Secular vote campaign Alabama billboard

“I’m an atheist and I vote” is the bold message from Alabaman Chris Nelson appearing on a billboard that has gone up this week in Montgomery as part of a national secular vote campaign.

The provocative voter drive emphasizes that 75 million nonreligious adult Americans (nearly one-third of the population) are dedicated to the separation of state and religion — and are voting that way. 

The campaign is timed around the 235th anniversary on Sept. 17 of the signing of the U.S. Constitution, which, the Freedom From Religion Foundation reminds Americans, is a godless document. Read more about the national campaign.

Nelson is pictured in front of his state Capitol on a digital billboard at I-85  at 911 Hutchinson Street in Montgomery. He was brought up in north Chilton County, and attended the University of Montevallo and University of Alabama in Tuscaloosa. He holds to the principle that people of all faiths — or no faith — must work together to build a better Alabama for everyone. Growing up in church, and eventually deciding that the inconsistencies of organized religion were not the path he wanted to pursue, he says the truths of the stories he heard in his youth still had an impact: “If anyone would be first, he must be last of all and servant of all.”

Nelson was one four plaintiffs in a recent FFRF lawsuit successfully ending an unconstitutional religious test to register to vote in Alabama and was named “2021 Freethinker of the Year” at FFRF’s most recent conference.

Nelson will also appear in three related full-page Alabama newspaper ads this coming Sunday in which he notes: “The ‘Nones’ (those of us unaffiliated with religion) are now 29 percent of the U.S. population. We are the largest ‘denomination’ by religious identification.”

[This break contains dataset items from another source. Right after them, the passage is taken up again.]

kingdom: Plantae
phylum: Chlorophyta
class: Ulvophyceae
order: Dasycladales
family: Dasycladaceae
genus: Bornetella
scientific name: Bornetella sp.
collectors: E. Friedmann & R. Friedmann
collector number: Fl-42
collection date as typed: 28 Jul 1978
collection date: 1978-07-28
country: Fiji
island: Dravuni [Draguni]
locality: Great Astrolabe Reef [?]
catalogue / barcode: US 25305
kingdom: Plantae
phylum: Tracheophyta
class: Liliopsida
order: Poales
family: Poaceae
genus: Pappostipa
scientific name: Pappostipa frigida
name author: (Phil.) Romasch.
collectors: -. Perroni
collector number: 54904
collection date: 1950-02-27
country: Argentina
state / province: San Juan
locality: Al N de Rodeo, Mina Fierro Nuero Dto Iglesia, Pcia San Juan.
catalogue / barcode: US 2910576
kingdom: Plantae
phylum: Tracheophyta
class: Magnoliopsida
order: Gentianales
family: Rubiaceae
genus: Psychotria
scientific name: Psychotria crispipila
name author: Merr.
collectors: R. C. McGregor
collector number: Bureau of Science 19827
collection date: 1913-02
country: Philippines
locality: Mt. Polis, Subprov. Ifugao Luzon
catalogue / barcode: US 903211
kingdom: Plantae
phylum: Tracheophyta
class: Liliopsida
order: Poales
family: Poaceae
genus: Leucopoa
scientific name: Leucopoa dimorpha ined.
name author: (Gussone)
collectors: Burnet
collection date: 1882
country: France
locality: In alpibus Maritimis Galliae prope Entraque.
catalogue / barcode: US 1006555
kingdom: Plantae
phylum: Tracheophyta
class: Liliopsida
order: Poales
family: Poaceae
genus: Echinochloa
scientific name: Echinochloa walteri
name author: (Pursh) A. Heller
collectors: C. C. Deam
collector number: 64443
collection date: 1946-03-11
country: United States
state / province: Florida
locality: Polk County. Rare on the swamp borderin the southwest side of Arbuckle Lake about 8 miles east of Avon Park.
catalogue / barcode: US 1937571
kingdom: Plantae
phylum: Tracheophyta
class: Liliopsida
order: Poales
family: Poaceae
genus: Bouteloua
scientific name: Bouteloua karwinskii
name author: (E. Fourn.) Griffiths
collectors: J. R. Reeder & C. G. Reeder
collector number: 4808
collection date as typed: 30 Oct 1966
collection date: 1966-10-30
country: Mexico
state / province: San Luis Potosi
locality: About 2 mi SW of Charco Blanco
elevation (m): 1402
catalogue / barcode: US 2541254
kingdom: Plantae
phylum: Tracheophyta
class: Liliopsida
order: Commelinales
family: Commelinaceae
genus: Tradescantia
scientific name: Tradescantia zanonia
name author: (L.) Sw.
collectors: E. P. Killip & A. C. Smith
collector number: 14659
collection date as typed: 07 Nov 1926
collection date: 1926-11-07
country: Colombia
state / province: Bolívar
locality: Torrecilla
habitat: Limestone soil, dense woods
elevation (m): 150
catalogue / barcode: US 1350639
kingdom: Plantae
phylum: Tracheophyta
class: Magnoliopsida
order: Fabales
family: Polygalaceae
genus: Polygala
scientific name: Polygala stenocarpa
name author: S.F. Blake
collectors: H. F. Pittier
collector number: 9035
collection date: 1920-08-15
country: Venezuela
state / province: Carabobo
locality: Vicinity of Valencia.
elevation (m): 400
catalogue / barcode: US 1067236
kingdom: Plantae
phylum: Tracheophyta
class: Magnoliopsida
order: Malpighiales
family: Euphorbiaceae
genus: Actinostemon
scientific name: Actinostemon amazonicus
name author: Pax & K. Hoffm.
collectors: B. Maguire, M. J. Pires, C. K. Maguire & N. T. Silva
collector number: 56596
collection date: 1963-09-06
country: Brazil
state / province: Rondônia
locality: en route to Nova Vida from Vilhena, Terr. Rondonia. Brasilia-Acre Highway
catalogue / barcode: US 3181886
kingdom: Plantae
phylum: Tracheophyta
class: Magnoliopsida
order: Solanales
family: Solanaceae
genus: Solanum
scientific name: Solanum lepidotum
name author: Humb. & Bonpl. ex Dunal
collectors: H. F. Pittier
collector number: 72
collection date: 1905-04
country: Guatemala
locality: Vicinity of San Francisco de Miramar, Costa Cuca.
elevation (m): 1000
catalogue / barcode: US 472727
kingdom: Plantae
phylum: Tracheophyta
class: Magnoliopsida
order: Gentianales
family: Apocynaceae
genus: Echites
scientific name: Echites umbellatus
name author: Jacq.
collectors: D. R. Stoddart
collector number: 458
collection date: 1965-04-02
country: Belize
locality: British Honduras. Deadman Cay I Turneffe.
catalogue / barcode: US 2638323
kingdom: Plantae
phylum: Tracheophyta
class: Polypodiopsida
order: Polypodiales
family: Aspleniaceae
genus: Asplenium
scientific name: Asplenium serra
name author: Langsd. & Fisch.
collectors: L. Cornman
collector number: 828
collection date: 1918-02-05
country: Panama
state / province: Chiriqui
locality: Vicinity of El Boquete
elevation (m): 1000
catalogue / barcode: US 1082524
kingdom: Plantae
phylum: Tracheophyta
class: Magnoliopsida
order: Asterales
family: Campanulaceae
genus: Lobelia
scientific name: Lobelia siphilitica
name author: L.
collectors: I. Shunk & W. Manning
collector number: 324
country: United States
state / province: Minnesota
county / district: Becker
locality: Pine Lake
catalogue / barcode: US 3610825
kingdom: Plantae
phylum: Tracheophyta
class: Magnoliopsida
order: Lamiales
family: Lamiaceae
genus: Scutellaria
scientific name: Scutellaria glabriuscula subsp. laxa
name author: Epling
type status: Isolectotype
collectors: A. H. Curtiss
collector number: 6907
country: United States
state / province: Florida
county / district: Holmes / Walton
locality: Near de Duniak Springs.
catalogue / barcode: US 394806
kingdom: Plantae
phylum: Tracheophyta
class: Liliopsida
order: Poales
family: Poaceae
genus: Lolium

Nelson calls for keeping religion out of government, social policy and public schools. Notably, given the overturning of Roe. v. Wade and increasing attacks on LGBTQ rights, their ad also demands that religion be kept “out of bedrooms, personal lives and health care decisions — including when or whether to have children, and whom to love or marry.”

Says FFRF Co-President Annie Laurie Gaylor, “We’re putting public candidates and officials on notice that secular voters are here, that WE are the true ‘values voters’ and that it’s time that our secular viewpoint be respected and represented.”

FFRF calls attention to the growing and increasingly overt calls to Christian nationalism, and alarming Supreme Court trends to privilege religion and eviscerate individual rights for religious reasons. “That’s why our secular voices must be heard,” Gaylor concludes.

View FFRF’s secular vote billboards and bus signs around the country.

The Freedom From Religion Foundation has more 38,000 members throughout North America, serves as a membership group for like-minded atheists, freethinkers and humanists, and works diligently as a state/church watchdog to uphold the constitutional principle of separation between state and church.